Painter, printmaker, and illustrator Earl Horter was born in Germantown, PA, in 1881. He began teaching himself how to draw as a child, and as a teenager learned how to engrave stock certificates. It wasn't until he moved to New York City in 1903 that he took his first formal art class, in etching, to secure a job at an advertising agency.
He had his first solo exhibition at the Frederick Keppel & Company gallery at the urging of Carl Zigrosser, noted curator of Prints and Drawings at the Museum of Modern Art. Zigrosser introduced the budding artist to Modernism, which proved fateful for Horter who was greatly inspired by the new wave of Cubist, Abstract, and Expressionist works and artists, and began collecting. In 1917 when Horter returned to Philadelphia he purchased a brownstone for use as a studio and gallery for his collection, working with noted Rodin Museum architect Paul Cret. He would become known for this collection, at the time unparalleled, which included works by American and European as well as African and American Indian artists.
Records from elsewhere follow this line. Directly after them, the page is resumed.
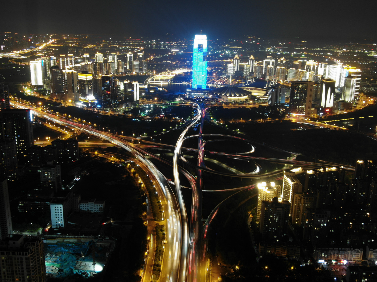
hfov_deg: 50.1
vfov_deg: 38.7
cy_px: 141
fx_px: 403
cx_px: 188
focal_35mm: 37
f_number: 3.4
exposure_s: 3
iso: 100
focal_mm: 6.35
Horter exhibited at the Pan American Exposition in 1915, SF; the Art Institute of Chicago; the Philadelphia Print Club's National Exhibition of Prints; and Corcoran Gallery biennials from 1935 - 1939. He was a member of the Society of Illustrators, and he taught at the Stella Elkins School of Art; Graphic Sketch Club (now the Fleischer Art Memorial), and the Philadelphia Museum School of Industrial Art (now the University of the Arts).
Horter remained in Philadelphia until his death in 1940.